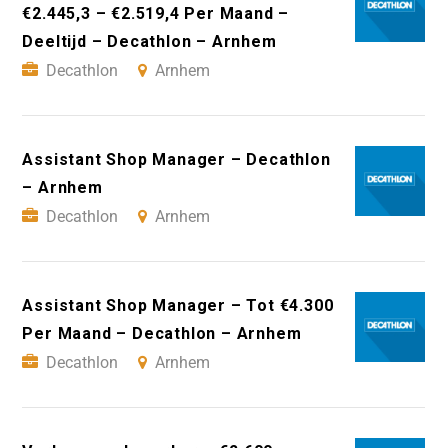
€2.445,3 – €2.519,4 Per Maand –
Deeltijd – Decathlon – Arnhem
Decathlon
Arnhem
Assistant Shop Manager – Decathlon
– Arnhem
Decathlon
Arnhem
Assistant Shop Manager – Tot €4.300
Per Maand – Decathlon – Arnhem
Decathlon
Arnhem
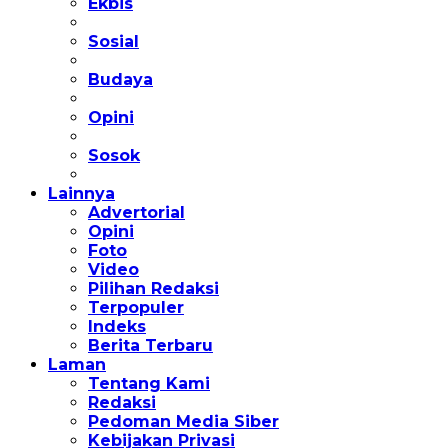
Ekbis
Sosial
Budaya
Opini
Sosok
Lainnya
Advertorial
Opini
Foto
Video
Pilihan Redaksi
Terpopuler
Indeks
Berita Terbaru
Laman
Tentang Kami
Redaksi
Pedoman Media Siber
Kebijakan Privasi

Goal of the exercise
Set down the entire material verbatim, with each picture left out.

Your response
€2.445,3 – €2.519,4 Per Maand –
Deeltijd – Decathlon – Arnhem
Decathlon
Arnhem
Assistant Shop Manager – Decathlon
– Arnhem
Decathlon
Arnhem
Assistant Shop Manager – Tot €4.300
Per Maand – Decathlon – Arnhem
Decathlon
Arnhem
Ekbis
Sosial
Budaya
Opini
Sosok
Lainnya
Advertorial
Opini
Foto
Video
Pilihan Redaksi
Terpopuler
Indeks
Berita Terbaru
Laman
Tentang Kami
Redaksi
Pedoman Media Siber
Kebijakan Privasi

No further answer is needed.